The economic results for large projects in cases of both success and failure are clear – collaborative productivity enhancements or value destruction through conflict.
For artisanal miners themselves and for neighbouring communities, outcomes are similarly clear, with collaboration resulting in enhanced dignity and the potential for sustainable development, whereas conflict results in further immiseration.
The business case for artisanal miner engagement makes sense and can be estimated. Project economics are improved in a number of ways:
Reduced conflict risk
Put simply: blockades cost money, and violence costs more money. Materially reducing conflict risk improves project net presnt value (NPV) as these risks do not play out on projects.
Reduced security costs
Collaboration can change the profile of what security is needed and what security it makes sense to have.
Enhanced productivity through collaboration
Collaboration can have exploration and broader benefits.
Faster path to land rights
Social license that is partly earned through ASM collaboration is the fastest, lowest risk way of securing concession rights.
Along with the benefits of relationships angled towards collaboration instead of conflict, building trust with artisanal miners can contribute to earning social license with broader communities in the region, keeping in mind that artisanal miners are often extensions of these neighbouring communities.
Impacts on results can be very significant, along with external benefits that will result for artisanal miners as well as for communities in the area of influence of a project.

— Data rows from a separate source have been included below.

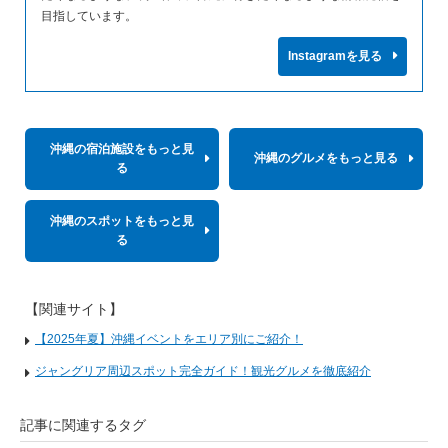
目指しています。
Instagramを見る
沖縄の宿泊施設をもっと見
沖縄のグルメをもっと見る
る
沖縄のスポットをもっと見
る
【関連サイト】
【2025年夏】沖縄イベントをエリア別にご紹介！
ジャングリア周辺スポット完全ガイド！観光グルメを徹底紹介
記事に関連するタグ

Being disciplined and clear on theory of change implications that these impacts is an essential part of developing the understanding that is key to success.
As with broader community engagement that leads to earning social license, successful engagement with artisanal miners needs to be culturally grounded in the large mining company.
Respecting and valuing the perspectives of artisanal miners is a starting point for earnest dialogue that seeks out win/win solutions. Patience is essential – the speed of trust cannot be bypassed as part of this dialogue.
Looking deeper, solutions that build mutual LSM-ASM value require flexibility in LSM functions. Value is long term and may require doing things that are outside of leveraged LSM business practices, such as collaborating offline and in environments with legal contracts are not as formally documented as they may be with other stakeholders. This might be necessary in a situation where a contract supported by digitised business flows may not be fit for purpose with potentially illiterate artisanal miners who do not have the educational context for engaging on that level.
Taking a proactive stance on engagement with artisanal miners who share land concessions with large mining projects brings value to the large mining community, to artisanal miners themselves and to broader communities that are in the area of influence of the project.
Success requires earnest, respectful engagement and collaborative solution design that integrates the voices of artisanal miners. This work is essential for delivering sustainable value and development as trust becomes the norm in relationships.
Large-scale projects are natural focal points in formalisation initiatives, which also require highly capable socio-economic, data, safety, mining practice, digitisation, communication and engagement expertise.
Delivering success makes strong business sense as conflict and other risks are converted into collaborative productivity improvement opportunities for large projects, catalysing potential sustainable development in neighbouring communities and enhancing both dignity and productivity or artisanal miners themselves.